When asked why she thought people had unprotected sex whilst on holiday, she said: “Whilst abroad, there are so many drinking games in the bars and clubs which, involve public sexual displays, with random partners.

“This, makes sex on holiday a standard thing which, comes part and parcel with these common 18-30’s holiday locations.”

Statistics found on avert.org state in the UK, young people aged 16-24 years are most at risk of being diagnosed with an STD. Chlamydia is the most common bacterial sexually transmitted disease and genital warts is the most common viral STD.

AVERT is an international HIV and AIDS charity, based in the UK. Working to avert HIV and AIDS worldwide through, education, treatment and care.

Caitlin Mahn, information assistant at Avert, believes during the summer people are presented with more opportunities where, they might loose their inhibition.

She said: “It is difficult to assess why there might be an increase in new STI infections during the summer months. People typically have more leisure time and are presented with more opportunities, where they might loose their inhibitions.

“Increased consumption of alcohol means that it is generally harder for people to make sensible judgements. Which might mean being prepared for, or even negotiating condom use.”

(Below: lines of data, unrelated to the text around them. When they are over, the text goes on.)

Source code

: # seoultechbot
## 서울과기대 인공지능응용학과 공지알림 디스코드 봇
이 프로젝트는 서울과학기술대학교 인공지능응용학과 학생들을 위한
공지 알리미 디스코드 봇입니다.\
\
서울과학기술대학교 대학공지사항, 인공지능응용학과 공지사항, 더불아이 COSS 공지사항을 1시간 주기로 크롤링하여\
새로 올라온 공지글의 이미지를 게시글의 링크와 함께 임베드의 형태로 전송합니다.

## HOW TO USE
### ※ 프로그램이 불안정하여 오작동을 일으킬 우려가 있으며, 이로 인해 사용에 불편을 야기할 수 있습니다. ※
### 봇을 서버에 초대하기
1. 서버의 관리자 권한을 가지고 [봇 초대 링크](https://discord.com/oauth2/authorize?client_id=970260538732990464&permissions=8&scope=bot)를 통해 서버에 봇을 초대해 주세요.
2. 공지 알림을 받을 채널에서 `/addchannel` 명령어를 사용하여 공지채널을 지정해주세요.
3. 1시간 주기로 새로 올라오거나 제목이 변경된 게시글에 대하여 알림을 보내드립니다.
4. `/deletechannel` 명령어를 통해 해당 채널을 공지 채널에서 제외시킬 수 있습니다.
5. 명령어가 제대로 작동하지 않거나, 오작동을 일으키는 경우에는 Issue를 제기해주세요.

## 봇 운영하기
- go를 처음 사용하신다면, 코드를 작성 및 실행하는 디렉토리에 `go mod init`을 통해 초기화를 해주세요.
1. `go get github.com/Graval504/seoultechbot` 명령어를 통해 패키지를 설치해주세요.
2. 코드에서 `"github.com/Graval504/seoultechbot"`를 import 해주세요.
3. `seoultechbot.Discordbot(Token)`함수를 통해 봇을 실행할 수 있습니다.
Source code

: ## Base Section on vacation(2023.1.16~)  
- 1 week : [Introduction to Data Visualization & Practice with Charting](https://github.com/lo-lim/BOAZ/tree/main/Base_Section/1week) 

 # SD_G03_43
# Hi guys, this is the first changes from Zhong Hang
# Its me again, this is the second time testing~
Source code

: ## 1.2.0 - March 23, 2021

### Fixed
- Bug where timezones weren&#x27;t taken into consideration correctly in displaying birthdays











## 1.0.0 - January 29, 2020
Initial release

Caitlin believes its vital people keep their wits about them, and are prepared when on holiday.

She added: “Going on holiday is generally associated with increased alcohol consumption. Which can increase a person’s vulnerability to sexual advances; they might make decisions they would not have made sober.

“Whilst it is perfectly natural to let loose and have fun on holiday, it is vital that they keep their wits about them, and ensure that they are prepared if they do decide to have sex.”

Hannah considers it as natural to become laidback on holiday, as she has experience of this, but believes it shouldn’t be an excuse.

She said: “I think when you are on holiday, you become very laidback. But this is no excuse for unprotected sex. Morals seem to be left at home, along with the condoms.

“I believe due to the amount of people that go on holiday during the summer months, the STI rates would be much higher during this time of year than any other.

“So many people go on holiday for the purpose of having casual sex, you often hear young adults saying what happens in such and such a place stays in such and such a place and then going on to discuss the amount of sexual antics they are hoping to participate in.”

Hannah stresses the importance of regular STI check ups, whether that’s after a booze filled holiday or not.

She added: “When I arrived back from my holiday, I had no clue whatsoever that I had caught an infection, I had no symptoms present.

“One of the girls I went away with suggested we went to the GUM clinic, as she had unprotected sex too. Unfortunately both my friend and I had caught something.

“That’s why its vital that if you do have unprotected sex, on holiday or even in general, you get checked out. Symptoms don’t always appear and its important to ensure your health isn’t at risk.

“Having an STI check is very simple and doesn’t hurt at all, they can tell if you have certain things straight away and the rest only take two weeks.

“The five minute check is well worth having if it makes the difference between treating a sexually transmitted disease and not. Especially if it could affect your health or fertility.

“It’s Malia this year for us girls, but I think we have learnt from last years experience. Condoms are far more important to pack than bikinis.”